The allometric models we considered can be divided into three major categories: universal, constrained, and specialized (Table 1). Universal models are derived from physical first principles and are expected to be universally applicable both within and across species. These models yield specific numerical predictions for a suite of allometric exponents, and the numerical values are assumed to be the same across all individuals and species. In constrained models, the scaling exponents may take on a wide array of numerical values, but these values are ‘constrained’ by physical design principles. That is, assumptions about biological limitations result in the scaling exponents for one allometry to be expressed as a function of the exponents describing other allometries. In contrast, specialized models are highly flexible ones that do not arise from underlying physical or biological assumptions. In these models, the allometric exponents are only constrained by simple logical (i.e. algebraic) relationships such that each species may take-on unique (or ‘specialized’) exponent values.

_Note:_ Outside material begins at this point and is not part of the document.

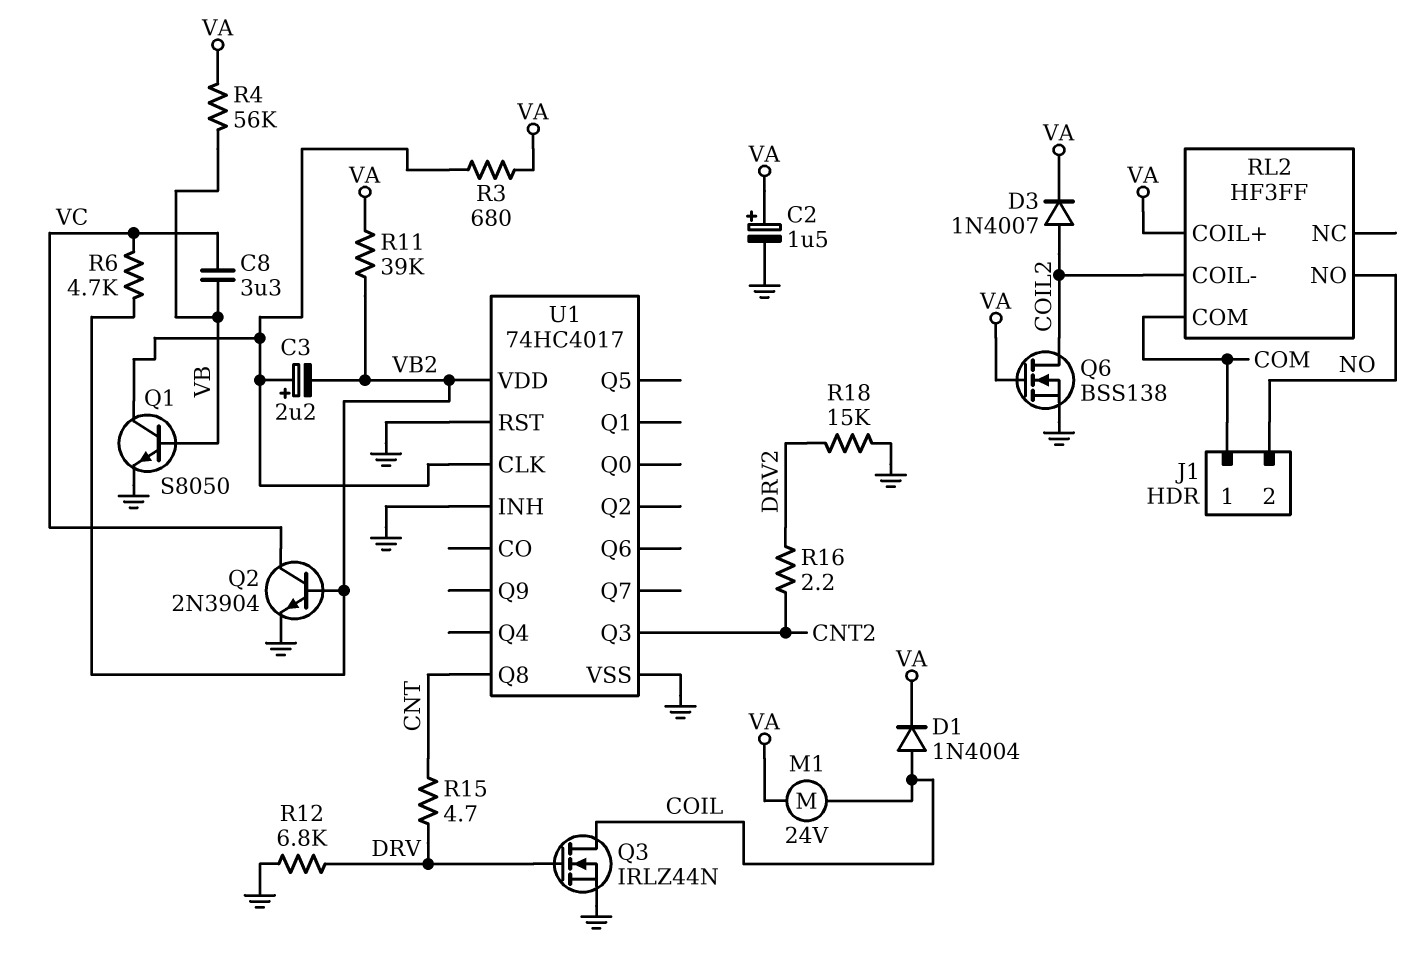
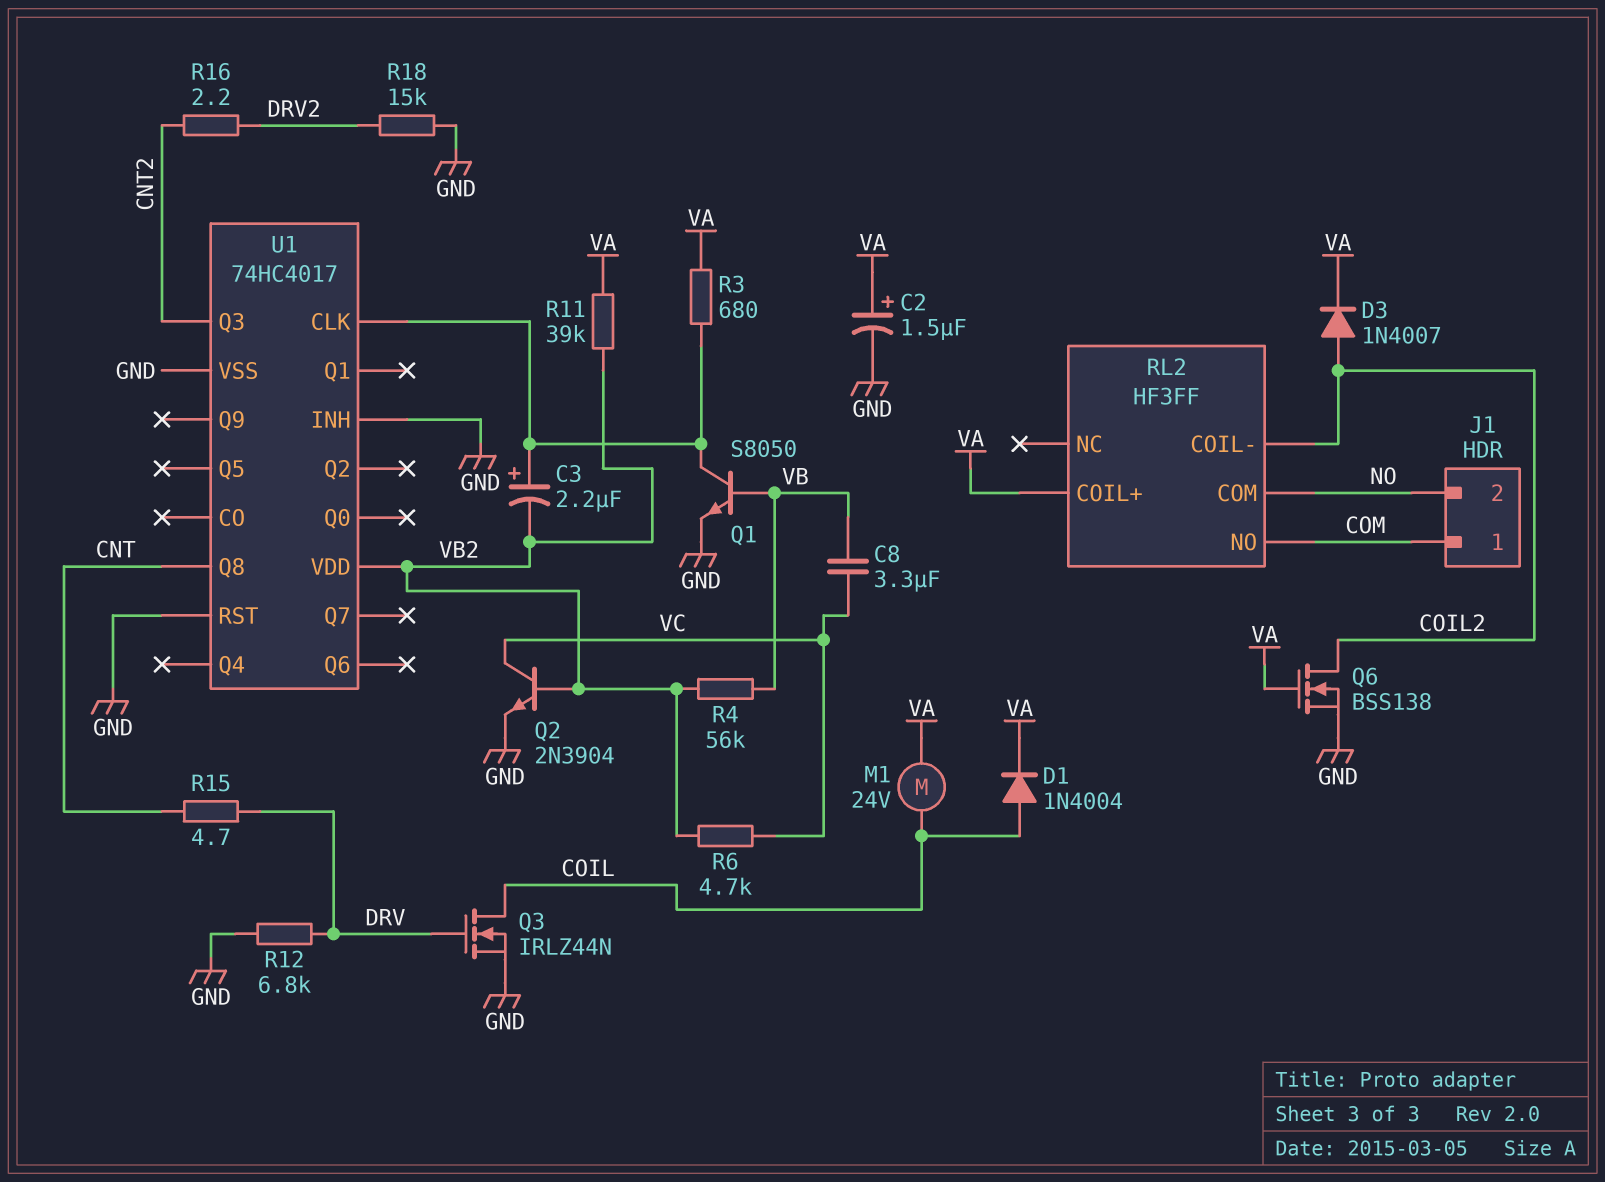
R4: 56k (VA, VB) -> 56k (VB, VB2)
RL2 pin COM: COM -> NO
RL2 pin NO: NO -> COM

Our objective is to compare the predictive power of different scaling models, representing different levels of complexity, while accounting for the fact that universal models inherently involve fewer free parameters than constrained models, which involve fewer free parameters than specialized models. We utilize three large allometric datasets of plant and leaf traits containing in total 2362 individuals from 110 species to evaluate the ability of the universal, constrained, and specialized models to fit observed data and to determine if the universal models satisfactorily capture observed allometric patterns.

We first define the scaling models to be compared and highlight the predictions made by each model. Next, we describe an HB approach for evaluating the predictive power of scaling models of varying complexity. We compare the performance of the different scaling models in two primary ways: (i) we compare the posterior distributions of the population-level scaling exponents to predictions from universal models, and (ii) we rigorously evaluate the ability of each scaling model to predict the observed data via model goodness-of-fit comparisons and estimates of posterior predictive loss.